Андреев опустился на колени, осторожно, дрожащей рукой приподнял край плащ-палатки. Верхняя часть лица, превратившись в кровавый сгусток, была настолько обезображена, что по ней трудно было узнать Семена. У Григория тошнота подступила к горлу. Опустил край и вдруг заплакал. В этих слезах было все, что пришлось пережить за последние кошмарные дни. Игонин помог товарищу подняться, повел к не оконченной еще могиле. Григорий подчинился беспрекословно, не задумываясь, словно во сне, и лишь в глубине сознания, как ни странно, пульсировали две совсем разные неродственные мысли: «Это ведь Тюрин, Тюрин... Винтовку бы не уронить. Ее нельзя терять, нельзя...»

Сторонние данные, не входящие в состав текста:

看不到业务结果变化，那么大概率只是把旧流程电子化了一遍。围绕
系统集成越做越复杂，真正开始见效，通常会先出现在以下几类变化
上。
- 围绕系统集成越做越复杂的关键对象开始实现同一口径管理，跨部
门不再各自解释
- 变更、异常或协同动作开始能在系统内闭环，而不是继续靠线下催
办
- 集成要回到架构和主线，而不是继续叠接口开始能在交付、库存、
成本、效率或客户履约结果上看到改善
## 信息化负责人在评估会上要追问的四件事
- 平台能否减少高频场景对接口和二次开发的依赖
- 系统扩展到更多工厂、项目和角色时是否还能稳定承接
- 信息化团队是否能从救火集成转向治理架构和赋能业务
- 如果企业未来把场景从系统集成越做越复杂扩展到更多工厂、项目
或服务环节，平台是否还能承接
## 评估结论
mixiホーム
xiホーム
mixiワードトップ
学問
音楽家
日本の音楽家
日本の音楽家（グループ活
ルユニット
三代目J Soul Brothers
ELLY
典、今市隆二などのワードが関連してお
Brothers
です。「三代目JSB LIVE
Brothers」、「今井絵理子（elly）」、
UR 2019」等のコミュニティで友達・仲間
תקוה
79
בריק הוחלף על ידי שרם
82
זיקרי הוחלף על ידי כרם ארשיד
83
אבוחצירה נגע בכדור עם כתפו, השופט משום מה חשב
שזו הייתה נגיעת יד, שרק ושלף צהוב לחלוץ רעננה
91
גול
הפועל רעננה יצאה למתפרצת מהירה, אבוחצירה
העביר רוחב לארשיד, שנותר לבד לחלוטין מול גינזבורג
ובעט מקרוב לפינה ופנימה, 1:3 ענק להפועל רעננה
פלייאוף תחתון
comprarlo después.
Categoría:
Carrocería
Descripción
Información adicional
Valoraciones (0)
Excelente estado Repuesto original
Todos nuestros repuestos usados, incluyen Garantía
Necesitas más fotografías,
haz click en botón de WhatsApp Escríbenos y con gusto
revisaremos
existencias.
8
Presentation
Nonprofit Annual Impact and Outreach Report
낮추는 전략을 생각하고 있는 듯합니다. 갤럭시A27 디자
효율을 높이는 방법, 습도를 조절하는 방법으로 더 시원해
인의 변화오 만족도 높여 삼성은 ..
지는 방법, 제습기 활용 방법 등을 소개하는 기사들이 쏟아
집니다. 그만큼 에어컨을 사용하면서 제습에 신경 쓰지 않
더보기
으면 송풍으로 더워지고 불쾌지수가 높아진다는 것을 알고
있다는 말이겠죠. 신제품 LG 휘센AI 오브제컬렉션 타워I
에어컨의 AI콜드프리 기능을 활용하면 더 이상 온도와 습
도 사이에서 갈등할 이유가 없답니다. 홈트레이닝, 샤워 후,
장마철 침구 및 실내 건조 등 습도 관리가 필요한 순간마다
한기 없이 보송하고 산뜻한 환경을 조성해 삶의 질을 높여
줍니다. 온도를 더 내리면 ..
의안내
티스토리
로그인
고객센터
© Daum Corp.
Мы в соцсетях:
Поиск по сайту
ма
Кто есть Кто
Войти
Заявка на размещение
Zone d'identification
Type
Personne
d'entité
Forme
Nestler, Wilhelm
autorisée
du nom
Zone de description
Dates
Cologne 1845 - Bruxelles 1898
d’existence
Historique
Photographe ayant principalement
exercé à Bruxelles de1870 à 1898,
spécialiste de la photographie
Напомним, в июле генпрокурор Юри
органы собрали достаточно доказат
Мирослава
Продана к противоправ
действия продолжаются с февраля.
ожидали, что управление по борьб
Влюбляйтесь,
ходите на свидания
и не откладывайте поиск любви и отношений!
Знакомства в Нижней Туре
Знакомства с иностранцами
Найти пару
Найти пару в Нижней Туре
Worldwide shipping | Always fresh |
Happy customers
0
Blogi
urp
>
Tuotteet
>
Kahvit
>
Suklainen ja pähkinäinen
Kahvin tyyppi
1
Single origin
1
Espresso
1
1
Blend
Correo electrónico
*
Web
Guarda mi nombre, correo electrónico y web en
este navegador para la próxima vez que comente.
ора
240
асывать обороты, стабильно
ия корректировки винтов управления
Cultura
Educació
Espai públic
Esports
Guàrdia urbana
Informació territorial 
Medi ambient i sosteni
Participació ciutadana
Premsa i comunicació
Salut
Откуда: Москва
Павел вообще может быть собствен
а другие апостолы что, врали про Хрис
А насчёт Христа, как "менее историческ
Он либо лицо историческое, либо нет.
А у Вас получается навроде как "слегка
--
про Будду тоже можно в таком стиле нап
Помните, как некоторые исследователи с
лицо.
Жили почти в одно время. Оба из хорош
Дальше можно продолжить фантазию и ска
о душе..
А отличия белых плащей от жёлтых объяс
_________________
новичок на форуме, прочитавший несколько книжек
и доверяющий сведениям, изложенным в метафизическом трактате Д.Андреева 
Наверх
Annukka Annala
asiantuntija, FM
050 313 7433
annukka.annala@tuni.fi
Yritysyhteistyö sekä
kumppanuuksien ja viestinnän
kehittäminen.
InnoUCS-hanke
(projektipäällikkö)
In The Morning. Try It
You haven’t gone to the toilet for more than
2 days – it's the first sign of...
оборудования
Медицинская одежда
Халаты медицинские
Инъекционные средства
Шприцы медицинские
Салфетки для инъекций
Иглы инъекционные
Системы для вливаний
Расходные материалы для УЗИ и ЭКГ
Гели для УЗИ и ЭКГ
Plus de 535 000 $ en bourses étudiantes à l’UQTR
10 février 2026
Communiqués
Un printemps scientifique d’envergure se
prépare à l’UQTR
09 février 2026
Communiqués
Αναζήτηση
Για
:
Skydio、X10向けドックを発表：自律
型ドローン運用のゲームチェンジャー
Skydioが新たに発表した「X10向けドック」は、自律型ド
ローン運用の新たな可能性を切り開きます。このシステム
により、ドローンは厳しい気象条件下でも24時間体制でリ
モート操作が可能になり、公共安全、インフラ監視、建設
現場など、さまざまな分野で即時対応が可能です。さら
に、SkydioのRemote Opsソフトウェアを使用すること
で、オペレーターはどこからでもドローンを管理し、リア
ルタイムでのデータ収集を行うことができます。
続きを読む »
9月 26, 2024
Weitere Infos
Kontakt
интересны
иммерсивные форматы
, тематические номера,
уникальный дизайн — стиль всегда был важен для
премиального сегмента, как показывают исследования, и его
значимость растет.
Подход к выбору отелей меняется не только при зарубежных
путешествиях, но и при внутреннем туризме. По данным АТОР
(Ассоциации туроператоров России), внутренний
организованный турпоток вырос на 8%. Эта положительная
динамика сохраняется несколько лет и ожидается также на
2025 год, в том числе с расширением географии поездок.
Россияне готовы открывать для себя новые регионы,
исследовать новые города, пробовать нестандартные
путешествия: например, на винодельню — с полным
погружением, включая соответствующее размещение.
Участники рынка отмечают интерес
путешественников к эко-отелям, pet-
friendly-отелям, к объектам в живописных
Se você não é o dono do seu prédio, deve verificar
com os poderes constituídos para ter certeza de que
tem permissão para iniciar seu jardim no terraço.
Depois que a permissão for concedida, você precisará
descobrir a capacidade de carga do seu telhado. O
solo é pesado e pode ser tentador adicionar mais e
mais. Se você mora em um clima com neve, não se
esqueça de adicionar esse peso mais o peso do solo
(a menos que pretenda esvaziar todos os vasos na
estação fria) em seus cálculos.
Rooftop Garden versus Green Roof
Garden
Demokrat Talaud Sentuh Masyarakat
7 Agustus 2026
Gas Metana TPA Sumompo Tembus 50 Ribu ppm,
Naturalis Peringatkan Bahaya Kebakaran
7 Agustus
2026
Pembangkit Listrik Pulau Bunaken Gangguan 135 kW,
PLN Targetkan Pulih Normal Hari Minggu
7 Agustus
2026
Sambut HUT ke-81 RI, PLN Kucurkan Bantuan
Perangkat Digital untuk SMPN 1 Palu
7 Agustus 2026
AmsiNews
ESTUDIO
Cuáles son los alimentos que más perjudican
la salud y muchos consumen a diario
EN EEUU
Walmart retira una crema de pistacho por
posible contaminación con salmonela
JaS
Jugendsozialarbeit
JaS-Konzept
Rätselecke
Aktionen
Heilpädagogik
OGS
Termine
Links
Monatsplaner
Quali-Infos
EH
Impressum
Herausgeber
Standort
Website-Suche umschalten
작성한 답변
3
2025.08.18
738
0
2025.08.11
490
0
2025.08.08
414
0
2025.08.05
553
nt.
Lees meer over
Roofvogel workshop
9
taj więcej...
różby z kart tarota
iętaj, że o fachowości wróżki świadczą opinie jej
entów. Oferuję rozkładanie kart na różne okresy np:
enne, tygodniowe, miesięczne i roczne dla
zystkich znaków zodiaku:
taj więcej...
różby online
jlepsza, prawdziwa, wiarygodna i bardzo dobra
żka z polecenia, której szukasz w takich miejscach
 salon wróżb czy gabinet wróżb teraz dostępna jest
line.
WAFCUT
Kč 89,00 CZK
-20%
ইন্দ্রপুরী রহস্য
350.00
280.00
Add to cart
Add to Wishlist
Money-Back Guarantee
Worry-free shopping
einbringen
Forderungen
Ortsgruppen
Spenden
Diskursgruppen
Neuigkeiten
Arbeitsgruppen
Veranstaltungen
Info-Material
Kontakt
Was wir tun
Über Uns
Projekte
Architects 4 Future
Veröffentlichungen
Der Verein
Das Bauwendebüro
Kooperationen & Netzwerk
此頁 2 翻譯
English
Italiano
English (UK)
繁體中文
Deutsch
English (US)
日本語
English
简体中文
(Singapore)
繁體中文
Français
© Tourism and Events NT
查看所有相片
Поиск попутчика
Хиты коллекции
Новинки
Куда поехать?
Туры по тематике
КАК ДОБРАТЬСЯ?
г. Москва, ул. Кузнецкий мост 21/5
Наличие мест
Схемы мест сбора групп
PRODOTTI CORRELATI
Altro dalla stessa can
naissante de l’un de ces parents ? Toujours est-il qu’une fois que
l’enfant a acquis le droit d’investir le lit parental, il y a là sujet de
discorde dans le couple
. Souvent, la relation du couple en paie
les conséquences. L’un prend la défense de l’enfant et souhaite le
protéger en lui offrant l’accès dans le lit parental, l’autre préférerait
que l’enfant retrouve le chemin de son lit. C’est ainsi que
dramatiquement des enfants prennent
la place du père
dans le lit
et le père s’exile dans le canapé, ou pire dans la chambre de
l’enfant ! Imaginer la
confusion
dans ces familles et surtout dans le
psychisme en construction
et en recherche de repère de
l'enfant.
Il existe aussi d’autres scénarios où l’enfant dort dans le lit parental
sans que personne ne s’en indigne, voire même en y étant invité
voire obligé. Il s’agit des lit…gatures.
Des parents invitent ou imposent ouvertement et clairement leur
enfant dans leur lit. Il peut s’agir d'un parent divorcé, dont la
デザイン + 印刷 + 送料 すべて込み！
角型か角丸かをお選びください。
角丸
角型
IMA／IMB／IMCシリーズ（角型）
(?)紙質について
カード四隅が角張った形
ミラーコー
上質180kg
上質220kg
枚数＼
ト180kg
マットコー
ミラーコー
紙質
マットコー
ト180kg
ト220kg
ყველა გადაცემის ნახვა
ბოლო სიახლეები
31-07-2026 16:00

Григорий наконец встряхнулся, провел рукой по глазам, словно бы протирая их от сухой вязкой паутины. «Что такое со мной?» — подумал он. Самусь неестественно бодро сказал Григорию:
— Отдохни, Андреев, ночью воевать придется.
Синица пригласил:
— Сидай рядом. Закуримо.
Микола поморщился:
— Брось трепаться. Без тебя тошно.
— Ты шо сердишься? — удивился Василь.
Андреев приставил к сосне винтовку, расстегнул ремень и повязал его через плечо, как у Игонина. Прыгнул в яму, отобрал у Петра лопату, поплевал на ладони и остервенело всадил ее в податливую землю.
7
Штаб принял план Волжанина — прорываться двумя колоннами. Время начала атаки — двенадцать часов ночи. Командиры, которые участвовали в последнем совете, сверили свои часы с часами батальонного комиссара. После прорыва колонны не соединяются. Каждая добирается до своих самостоятельно. Автомашины, танк без горючего уничтожались. Три семидесятидвухмиллиметровые пушки тоже должны быть взорваны: две сейчас же, а одна после того, как сослужит последнюю службу. Имелось пять снарядов. Комиссар приказал в двенадцать ноль-ноль ударить из пушки по фашистам, окопавшимся за мостом. Это послужит сигналом для общей атаки и в то же время отвлечет внимание противника. Он подумает, что прорыв будет совершен через мост, и ослабит фланги.